I know my rationale is sound and that this is the right course of action. That’s why none of them argue with me. But I still hesitate. I still stand at the top of the stairs looking down into the gloom that I just emerged from mere hours ago, that claimed Ruvan.
I’m doing this for him, for myself, for all of us. I clench my fists to keep my hands from shaking and I start down the stairs. Winny, Lavenzia, and Ventos are at my back. Even Callos came. He’s positioned himself next to me, surrounded by the other combatants.
“If we find another Lost, there’s no way we’ll bring it down,” Ventos murmurs.
“Are you getting more cheerful by the day, or is it just my imagination?” Winny mutters with a glare in his direction.
“I’m being realistic.”
“You’ve always been a bit of a pessimist, but you have been worse than normal lately,” Lavenzia chimes in.
For whatever the reason, Ventos always seems to take her more seriously. “We haven’t exactly had a lot going our way lately.”
“Think of all the information you brought back from the workshop,” Callos says. “We’ve made leaps of progress in our understanding of the blood lore.”
“Now you’re going to know the path to the workshop and it will be another place for us to secure and I’ll never see you again.” Winny seems a little perturbed by how much time Callos has been spending with the records and experimentation.
“Outside of the records, we do have a human. That’s certainly something no other covenant has had, and it’s worked out pretty well,” Lavenzia points out.
“Pale moon above, the vampir are never going to be able to live down the shame of ahumanbeing the cause of the curse breaking,” Ventos grumbles, though there’s a sarcastic note that’s never been there before.
“I’m right here, you know.” I glare back at Ventos. He has the audacity to grin. I roll my eyes. “Besides, if it’s a human that made the curse, then it should be a human that breaks it.”
“You have a point.”
“Of course I do, now, we should focus.” We’re back before the stairwell that leads to the room of casks. I can smell the elixir wafting up from the depths. I brace myself.
The remnants of the fight are everywhere, in the blood on the floor, the splintered shelves and casks. I stare at the spot where Ruvan fell. I expected it to hit me harder, to shock and numb me the same way that returning to Hunter’s Hamlet did. Perhaps this wound is too fresh; I don’t yet know all the ways it has damaged my psyche. Or perhaps I’m not slipping into the void of despair because I know that he still has a chance as long as I can keep pressing on.
I cross over to where I dropped my dagger. Now that Ruvan is in stasis I wonder if using it won’t injure him. But it might not be a risk I’m willing to take—drawing our power could break the barrier that’s protecting him by siphoning my magic.

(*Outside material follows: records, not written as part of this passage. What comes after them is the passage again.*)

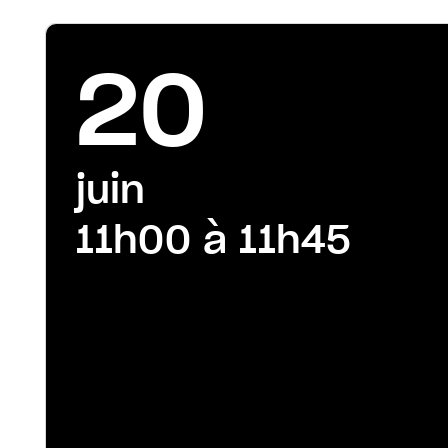
20
juin
11h00 à 11h45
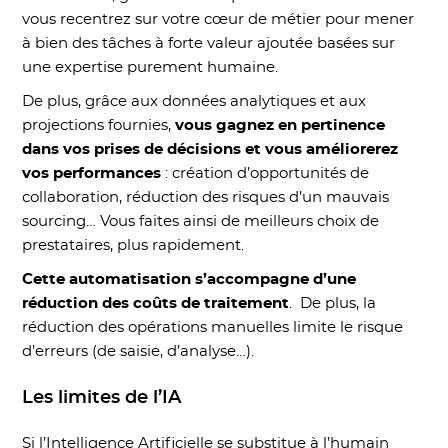
vous recentrez sur votre cœur de métier pour mener
à bien des tâches à forte valeur ajoutée basées sur
une expertise purement humaine.
De plus, grâce aux données analytiques et aux
projections fournies,
vous gagnez en pertinence
dans vos prises de décisions et vous améliorerez
vos performances
: création d’opportunités de
collaboration, réduction des risques d’un mauvais
sourcing… Vous faites ainsi de meilleurs choix de
prestataires, plus rapidement.
Cette automatisation s’accompagne d’une
réduction des coûts de traitement
. De plus, la
réduction des opérations manuelles limite le risque
d’erreurs (de saisie, d’analyse…).
Les limites de l’IA
Si l’Intelligence Artificielle se substitue à l’humain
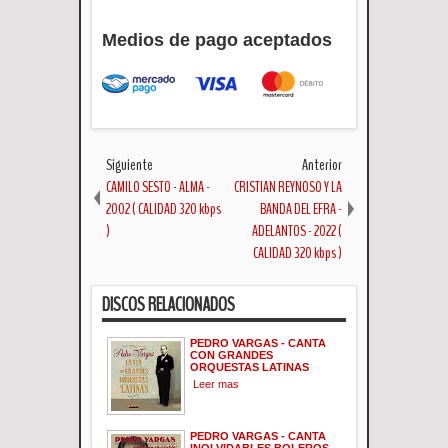
Medios de pago aceptados
Siguiente
Anterior
CAMILO SESTO - ALMA -
CRISTIAN REYNOSO Y LA
2002 ( CALIDAD 320 kbps
BANDA DEL EFRA -
)
ADELANTOS - 2022 (
CALIDAD 320 kbps )
DISCOS RELACIONADOS
PEDRO VARGAS - CANTA
CON GRANDES
ORQUESTAS LATINAS
Leer mas
PEDRO VARGAS - CANTA
INOLVIDABLES BOLEROS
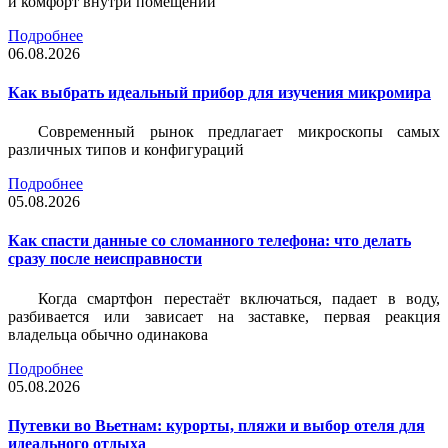
и комфорт внутри помещений
Подробнее
06.08.2026
Как выбрать идеальный прибор для изучения микромира
Современный рынок предлагает микроскопы самых
различных типов и конфигураций
Подробнее
05.08.2026
Как спасти данные со сломанного телефона: что делать
сразу после неисправности
Когда смартфон перестаёт включаться, падает в воду,
разбивается или зависает на заставке, первая реакция
владельца обычно одинакова
Подробнее
05.08.2026
Путевки во Вьетнам: курорты, пляжи и выбор отеля для
идеального отдыха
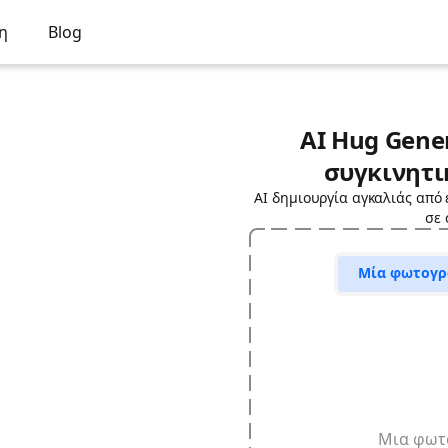
η
Blog
AI Hug Gene
συγκινητι
AI δημιουργία αγκαλιάς από
σε 
Μία φωτογρ
Μια φωτ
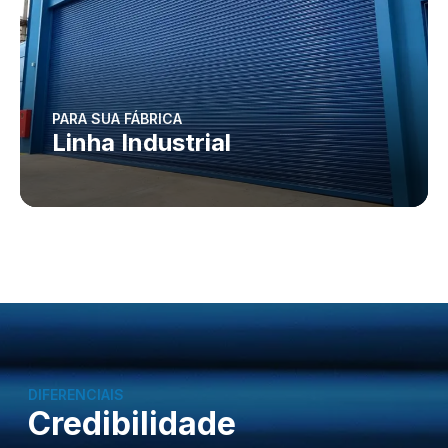
PARA SUA FÁBRICA
Linha Industrial
DIFERENCIAIS
Credibilidade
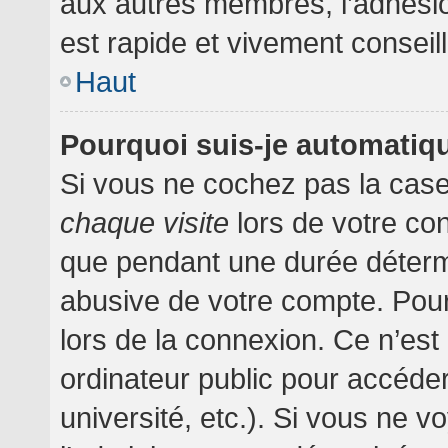
aux autres membres, l’adhésion
est rapide et vivement conseil
Haut
Pourquoi suis-je automati
Si vous ne cochez pas la cas
chaque visite
lors de votre co
que pendant une durée détermi
abusive de votre compte. Pour
lors de la connexion. Ce n’es
ordinateur public pour accéder
université, etc.). Si vous ne v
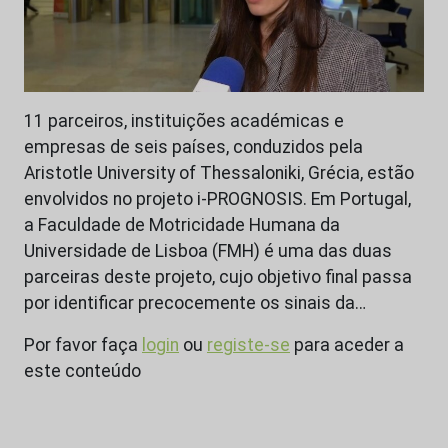
11 parceiros, instituições académicas e
empresas de seis países, conduzidos pela
Aristotle University of Thessaloniki, Grécia, estão
envolvidos no projeto i-PROGNOSIS. Em Portugal,
a Faculdade de Motricidade Humana da
Universidade de Lisboa (FMH) é uma das duas
parceiras deste projeto, cujo objetivo final passa
por identificar precocemente os sinais da…
Por favor faça
login
ou
registe-se
para aceder a
este conteúdo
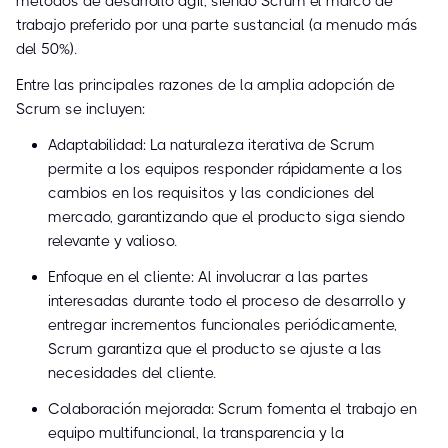
métodos de desarrollo ágil, siendo Scrum el marco de
trabajo preferido por una parte sustancial (a menudo más
del 50%).
Entre las principales razones de la amplia adopción de
Scrum se incluyen:
Adaptabilidad: La naturaleza iterativa de Scrum
permite a los equipos responder rápidamente a los
cambios en los requisitos y las condiciones del
mercado, garantizando que el producto siga siendo
relevante y valioso.
Enfoque en el cliente: Al involucrar a las partes
interesadas durante todo el proceso de desarrollo y
entregar incrementos funcionales periódicamente,
Scrum garantiza que el producto se ajuste a las
necesidades del cliente.
Colaboración mejorada: Scrum fomenta el trabajo en
equipo multifuncional, la transparencia y la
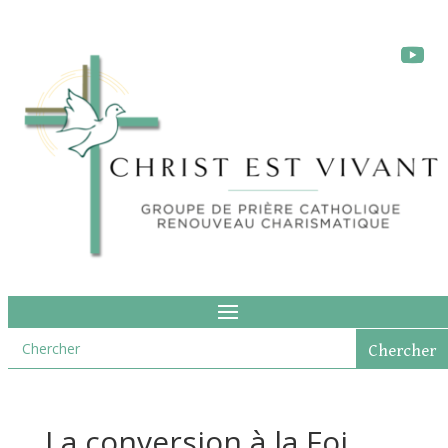
La conversion à la Foi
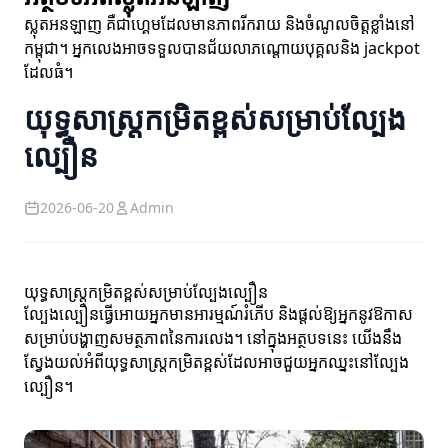
ស្លុតអនឡាញ គឺជាហ្គេមដែលមានភាពរីករាយ និងចំណូលចិត្តខ្លាំងនៅ
កម្ពុជា។ អ្នកលេងអាចទទួលបានជ័យលាភណ្តោយបុគ្គលនិង jackpot
ដែលធំ។
យុទ្ធសាស្ត្រកម្រិតខ្ពស់សម្រាប់ល្បែង
ល្បឿន
2026-06-20
Admin
យុទ្ធសាស្ត្រកម្រិតខ្ពស់សម្រាប់ល្បែងល្បឿន
ល្បែងល្បឿនធ្វើអោយអ្នកមានអារម្មណ៍រំភើប និងផ្តល់ឱ្យអ្នកនូវឱកាស
សម្រាប់បង្ហាញសមត្ថភាពនៃការលេង។ នៅក្នុងអត្ថបទនេះ យើងនឹង
ស្វែងយល់អំពីយុទ្ធសាស្ត្រកម្រិតខ្ពស់ដែលអាចជួយអ្នកឈ្នះនៅល្បែង
ល្បឿន។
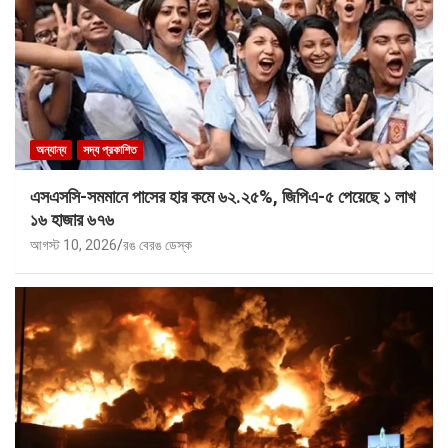
অন্যান্য
সদ্য প্রকাশিত
এসএসসি-সমমানে পাসের হার কমে ৬২.২৫%, জিপিএ-৫ পেয়েছে ১ লাখ
১৬ হাজার ৬৭৬
আগস্ট 10, 2026
রঙ বেরঙ ডেস্ক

“Old blood and orchids,” Callos whispers, kneeling by the Lost.
“Nasty monster, isn’t he?” Ventos grumbles.
“No. Yes. Yes he is. But that’s not…” Callos gently reaches to the Lost’s neck, grasping a fine, silver chain I hadn’t noticed in the previous chaos.
“What is it?” Winny asks, kneeling at his side. Callos says nothing, turning a small, tarnished pendant over in his hands, smearing off grime and blood with his thumb. “Callos?”
“Jontun.”
“What?” Lavenzia steps forward.
“It’s—he’s Jontun.” Callos slowly looks up. “This was the pendant of the king’s archivist. They modeled the ones at the academy after it.”
“We have to go deeper,” I declare, sheathing the dagger on my thigh. This discovery only supports my earlier theories of these halls.
“I’ll take you to the study we found.” Winny offers Callos a hand. He takes it with a nod. She looks to the rest of us. “We’ll meet back with you later.”
“Be on guard,” Ventos says, and we part ways.
In the back of the room is another staircase. Down Ventos, Lavenzia, and I go, descending farther, farther than I ever have before. It is as though we’re walking into the very center of the Earth.
Eventually, the sloping descent becomes less extreme, before it completely levels out. We walk for what feels like an endless amount of time through a rough-hewn tunnel deep within the earth. Our ears pop, and the walls become drenched with water, seeping from unknown sources. The water is so deep in some areas that we’re wading through. But we carry on.
The one good thing about the tunnel is that it’s impossible to be ambushed. Thanks to that, we make good time.
We come upon a section of the passage that is so thick with inky shadows that our eyes can’t see through it. I slow to a halt, Lavenzia at my side. Ventos takes up the rear.